Doves are great pets and you will enjoy it. Just remember your dove will like some "free time" to walk around and explore on it's own so don't expect it to sit on your arm all the time. Doves benefit from having 30 to 60 minutes of time in a bird-safe room, just to wander around - you can be there doing something quiet like reading, watching TV, or working on the computer - but avoid chasing it around all the time to force her to be with you every second. They need their space too and will be better pets if they are with you by choice. A good time for "free flight time" is late afternoon, so your dove will want to return to her cage by evening, before it gets dark.

I hope when you mean "holding" your dove, you meant having her perch on your finger or arm, because most birds (including doves) do not like to be physically held - it scares them. Most doves also don't like being petted or stroked. "Petting" is a mammal thing - birds don't "pet" each other - so your dove will be a lot more comfortable just perching on your hand or arm.

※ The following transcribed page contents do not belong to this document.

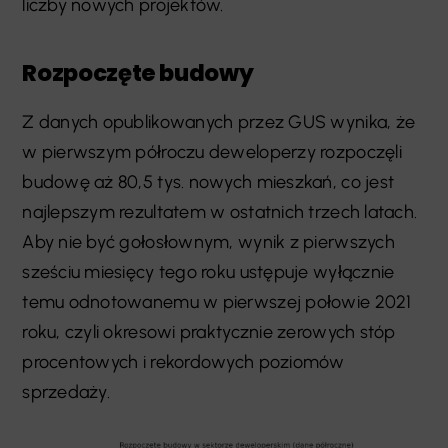
liczby nowych projektów.
Rozpoczęte budowy
Z danych opublikowanych przez GUS wynika, że
w pierwszym półroczu deweloperzy rozpoczęli
budowę aż 80,5 tys. nowych mieszkań, co jest
najlepszym rezultatem w ostatnich trzech latach.
Aby nie być gołosłownym, wynik z pierwszych
sześciu miesięcy tego roku ustępuje wyłącznie
temu odnotowanemu w pierwszej połowie 2021
roku, czyli okresowi praktycznie zerowych stóp
procentowych i rekordowych poziomów
sprzedaży.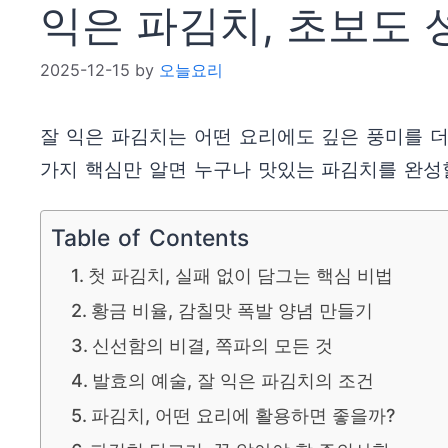
익은 파김치, 초보도 
2025-12-15
by
오늘요리
잘 익은 파김치는 어떤 요리에도 깊은 풍미를 더
가지 핵심만 알면 누구나 맛있는 파김치를 완성
Table of Contents
첫 파김치, 실패 없이 담그는 핵심 비법
황금 비율, 감칠맛 폭발 양념 만들기
신선함의 비결, 쪽파의 모든 것
발효의 예술, 잘 익은 파김치의 조건
파김치, 어떤 요리에 활용하면 좋을까?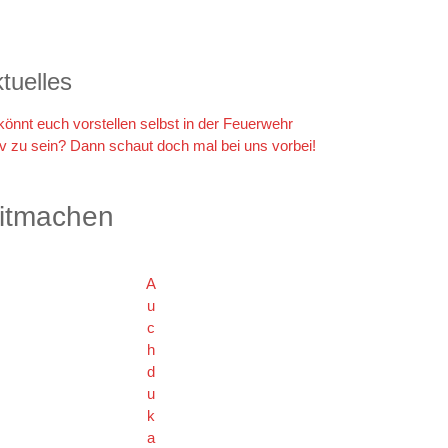
tuelles
 könnt euch vorstellen selbst in der Feuerwehr
iv zu sein? Dann schaut doch mal bei uns vorbei!
itmachen
A
u
c
h
d
u
k
a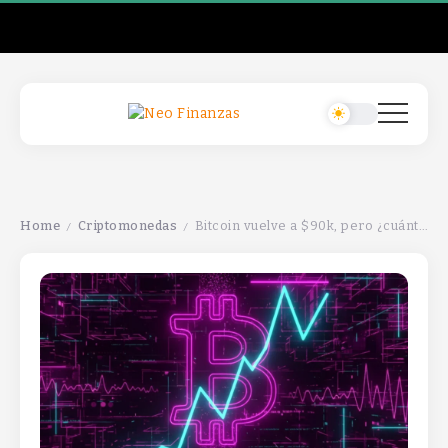
Home
Criptomonedas
Bitcoin vuelve a $90k, pero ¿cuánto tiempo pasará antes de que retroceda?
/
/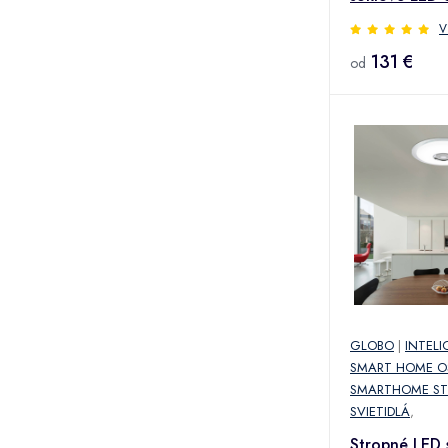
V
131 €
od
GLOBO
|
INTEL
SMART HOME O
SMARTHOME ST
SVIETIDLÁ
,
Stropné LED s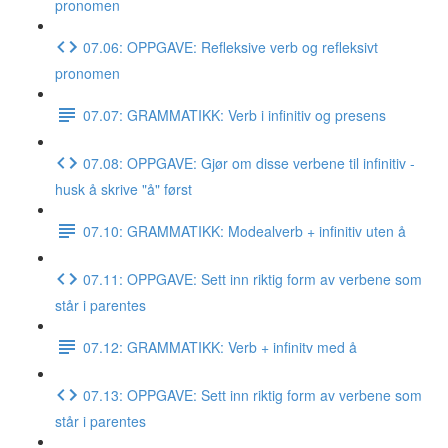
pronomen
07.06: OPPGAVE: Refleksive verb og refleksivt
pronomen
07.07: GRAMMATIKK: Verb i infinitiv og presens
07.08: OPPGAVE: Gjør om disse verbene til infinitiv -
husk å skrive "å" først
07.10: GRAMMATIKK: Modealverb + infinitiv uten å
07.11: OPPGAVE: Sett inn riktig form av verbene som
står i parentes
07.12: GRAMMATIKK: Verb + infinitv med å
07.13: OPPGAVE: Sett inn riktig form av verbene som
står i parentes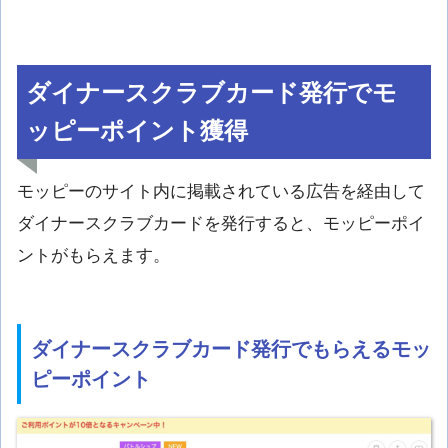
ダイナースクラブカード発行でモ
ッピーポイント獲得
モッピーのサイト内に掲載されている広告を経由して
ダイナースクラブカードを発行すると、モッピーポイ
ントがもらえます。
ダイナースクラブカード発行でもらえるモッ
ピーポイント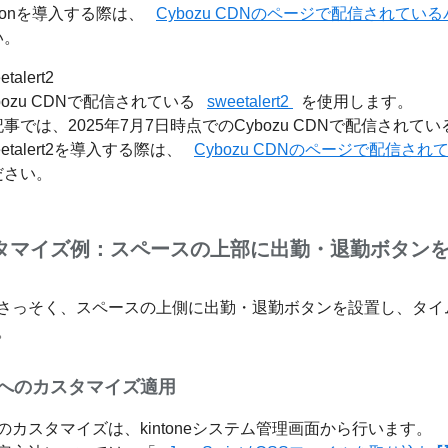
xonを導入する際は、
Cybozu CDNのページで配信されてい
い。
etalert2
bozu CDNで配信されている
sweetalert2
を使用します。
事では、2025年7月7日時点でのCybozu CDNで配信され
eetalert2を導入する際は、
Cybozu CDNのページで配信さ
ださい。
タマイズ例：スペースの上部に出勤・退勤ボタン
さっそく、スペースの上側に出勤・退勤ボタンを設置し、タイ
。
oneへのカスタマイズ適用
のカスタマイズは、kintoneシステム管理画面から行います。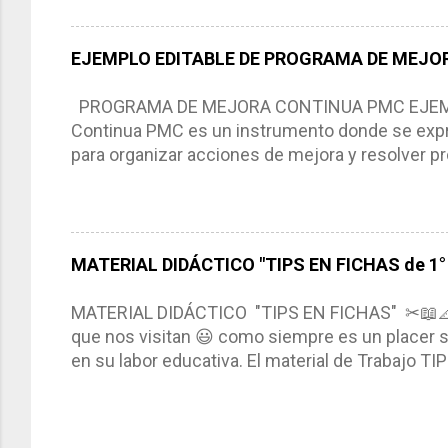
del trabajo del docente, pues lo orienta, le ayud
Responde a los indicadores de logro, así como 
EJEMPLO EDITABLE DE PROGRAMA DE MEJOR
Tiene un carácter flexible, es decir permite rea
interacción de otros miembros de la comunida
PROGRAMA DE MEJORA CONTINUA PMC EJEMPL
compartimos con ustedes un excelente formato d
Continua PMC es un instrumento donde se expre
para organizar acciones de mejora y resolver pr
acciones para las niñas, niños y adolescentes 
concreta y realista que, a partir de un diagnóst
plantea objetivos de mejora, metas y acciones di
problemáticas escolares de manera priorizada
MATERIAL DIDÁCTICO "TIPS EN FICHAS de 1° a
PROGRAMA DE MEJORA CONTINUA *Basarse en un
comunidad educativa. *Enmarcarse en una políti
MATERIAL DIDÁCTICO "TIPS EN FICHAS" ✂📖
futuro. *Ajustarse al contexto. *Ser multianual.
que nos visitan 😃 como siempre es un placer sa
estrategia de c...
en su labor educativa. El material de Trabajo T
diario del maestro, coloreando, recortando y peg
amena y creativa los conocimientos. Compañero
ustedes este excelente material el cual contie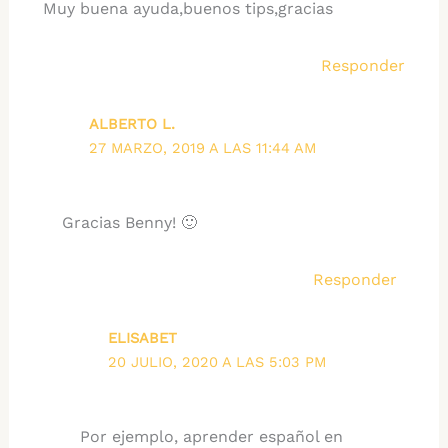
Muy buena ayuda,buenos tips,gracias
Responder
ALBERTO L.
27 MARZO, 2019 A LAS 11:44 AM
Gracias Benny! 🙂
Responder
ELISABET
20 JULIO, 2020 A LAS 5:03 PM
Por ejemplo, aprender español en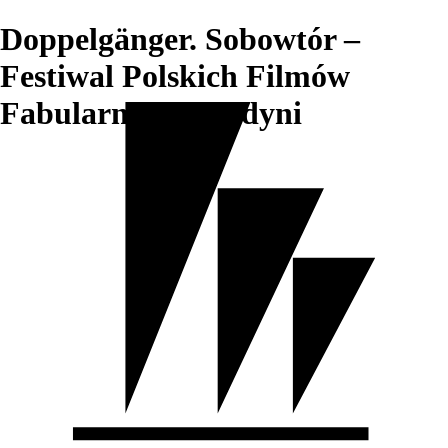
Doppelgänger. Sobowtór –
Festiwal Polskich Filmów
Fabularnych w Gdyni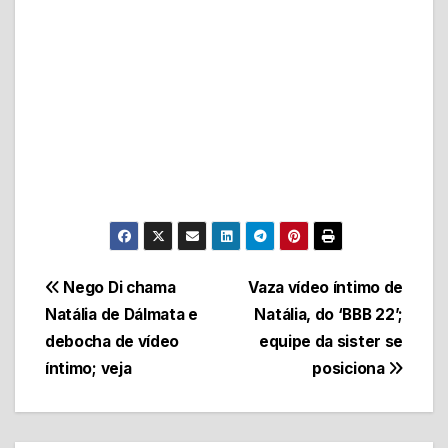
Navegação
Nego Di chama
Vaza vídeo íntimo de
Natália de Dálmata e
Natália, do ‘BBB 22’;
de
debocha de vídeo
equipe da sister se
Post
íntimo; veja
posiciona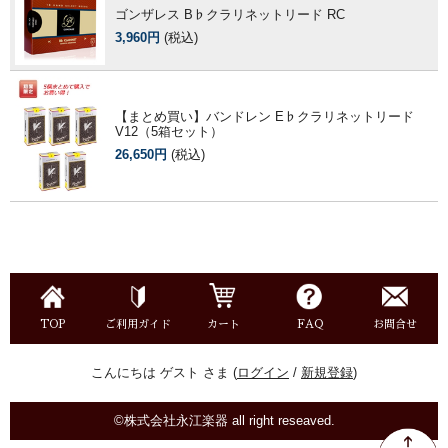
ゴンザレス B♭クラリネットリード RC
3,960円
(税込)
【まとめ買い】バンドレン E♭クラリネットリード
V12（5箱セット）
26,650円
(税込)
TOP
ご利用ガイド
カート
FAQ
お問合せ
こんにちは ゲスト さま (
ログイン
/
新規登録
)
©株式会社永江楽器 all right reseaved.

In fact, grabbing it in any way may scare it and could hurt with your taming process. Eventually, your dove may allow you to pet her gently - but as with anything involving birds, if the bird doesn't like it, stop doing it.

I recommend against ever wing-clipping a dove. Unlike parrots, which can climb with their beaks (and also protect themselves with their beaks), wing-clipped doves are completely helpless and are at risk from other pets, small children, and being stepped on. You should be able to tame your dove without wing-clipping - especially the one your are getting sounds pretty tame already.


----------



## Unicoronet (Mar 3, 2014)

I picked up my dove from this breeder last week! She's wonderful. Her birds are incredibly tame, and the little guy I got is adjusting well. I was actually considering one of the hens for a while. x) She's very pretty!


----------



## MLT00 (4 mo ago)

Unicoronet said:


> I picked up my dove from this breeder last week! She's wonderful. Her birds are incredibly tame, and the little guy I got is adjusting well. I was actually considering one of the hens for a while. x) She's very pretty!


In the off chance that you see this, could you please share what breeder you use?


----------